Bei CDU/CSU strapaziert mich auch ein bisschen die Selbstbeweihräucherung, mit der Sie den neuen Posten des Religionsfreiheitsbeauftragten feiern. Warum bringen Sie denn nicht denselben Elan auf, um das Amt der Menschenrechtsbeauftragten endlich zu stärken?

(Beifall beim BÜNDNIS 90/DIE GRÜNEN sowie bei Abgeordneten der FDP)

Ihre Ausstattung muss endlich auf internationales Niveau, erst recht angesichts der Weltlage und unserer internationalen Rolle. Warum rücken Sie die Antidiskriminierungsstelle des Bundes nicht in Ihren Fokus? Beide stehen für alle Menschenrechte ein. Das ist auch die Grundhaltung des Grünenantrags. Wir kämpfen gegen jede Diskriminierung an.
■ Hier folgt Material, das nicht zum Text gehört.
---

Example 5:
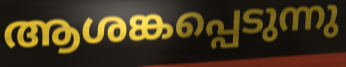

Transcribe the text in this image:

ആശങ്കപ്പെടുന്നു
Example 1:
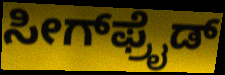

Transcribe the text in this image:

ಸೀಗ್‌ಫ್ರೈಡ್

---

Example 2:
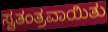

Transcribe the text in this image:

ಸ್ವತಂತ್ರವಾಯಿತು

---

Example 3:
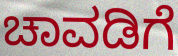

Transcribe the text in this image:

ಚಾವಡಿಗೆ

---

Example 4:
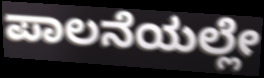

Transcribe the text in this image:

ಪಾಲನೆಯಲ್ಲೇ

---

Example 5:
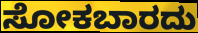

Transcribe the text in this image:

ಸೋಕಬಾರದು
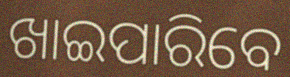
ଖାଇପାରିବେ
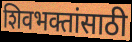
शिवभक्तांसाठी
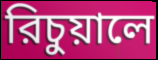
রিচুয়ালে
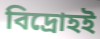
বিদ্রোহই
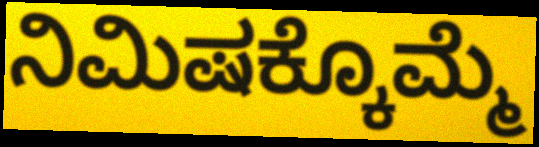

(Beifall beim BÜNDNIS 90/DIE GRÜNEN)

Meine Damen und Herren, in vielen Ländern und Regionen ist Verfolgung wegen Religionszugehörigkeit bitterer Alltag. Neben Christen und Juden sind unter anderem betroffen: die muslimischen Rohingya, die Ahmadiyya und die Bahai, die Jesidinnen, die Schabak, Aleviten, Schiiten, Sunniten, Uiguren und Tibeter. Diese und andere gehören geschützt. Religions- und Weltanschauungsfreiheit muss für alle gelten, nicht exklusiv für eine Mehrheitsreligion.

(Beifall beim BÜNDNIS 90/DIE GRÜNEN sowie bei Abgeordneten der CDU/CSU)
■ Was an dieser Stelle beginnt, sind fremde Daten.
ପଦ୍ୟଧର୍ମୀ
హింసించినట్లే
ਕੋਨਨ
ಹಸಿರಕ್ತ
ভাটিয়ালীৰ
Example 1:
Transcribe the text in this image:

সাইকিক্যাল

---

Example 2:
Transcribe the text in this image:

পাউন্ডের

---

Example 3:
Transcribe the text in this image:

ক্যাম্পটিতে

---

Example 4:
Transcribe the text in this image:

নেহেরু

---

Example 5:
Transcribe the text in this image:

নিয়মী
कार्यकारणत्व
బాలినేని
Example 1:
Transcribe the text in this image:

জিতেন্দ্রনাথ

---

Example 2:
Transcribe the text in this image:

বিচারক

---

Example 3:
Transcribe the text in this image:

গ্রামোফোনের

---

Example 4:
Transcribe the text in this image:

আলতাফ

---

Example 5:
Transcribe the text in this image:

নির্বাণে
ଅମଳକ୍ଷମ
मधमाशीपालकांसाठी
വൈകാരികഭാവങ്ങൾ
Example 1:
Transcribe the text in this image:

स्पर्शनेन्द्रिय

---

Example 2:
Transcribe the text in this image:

Liebe Kolleginnen und Kollegen, abschließend ist mir wichtig, dass wir den Einsatz für die Menschenrechte nicht auf das Thema Religion verengen dürfen. In diesem Jahr debattieren wir zum fünften Mal im Plenum über Religion. Eine gewisse politische Unwucht ist das schon. Daher seien Sie gewiss, dass wir anderen Menschrechtsmegathemen mehr Raum geben werden,

(Michael Brand [Fulda] [CDU/CSU]: Wir dürfen die Rechte nicht gegeneinander ausspielen!)
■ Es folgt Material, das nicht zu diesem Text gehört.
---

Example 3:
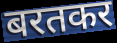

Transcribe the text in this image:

बरतकर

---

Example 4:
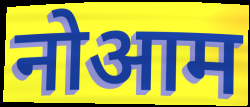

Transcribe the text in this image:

नोआम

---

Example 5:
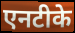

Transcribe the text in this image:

एनटीके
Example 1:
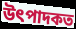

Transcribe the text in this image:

উৎপাদকত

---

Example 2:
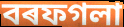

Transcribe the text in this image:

বৰফগলা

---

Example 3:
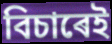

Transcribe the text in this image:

বিচাৰেই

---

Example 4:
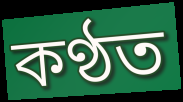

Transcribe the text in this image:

কণ্ঠত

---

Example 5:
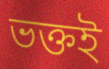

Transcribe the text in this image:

ভক্তই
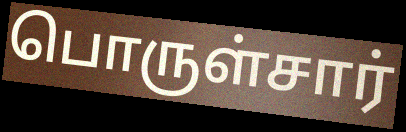
பொருள்சார்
wie Kinderrechten, Frauenrechten, LGBTI-Rechten, Presse-, Meinungs-, Versammlungs- und Wissenschaftsfreiheit. Denn: Menschenrechte sind unteilbar, sie sind universell und unveräußerlich. Gemeinsam Verfolgte schützen, das wäre die beste Botschaft dieses Bundestages.

(Beifall beim BÜNDNIS 90/DIE GRÜNEN sowie bei Abgeordneten der FDP – Michael Brand [Fulda] [CDU/CSU]: Alle Menschenrechte sind wichtig!)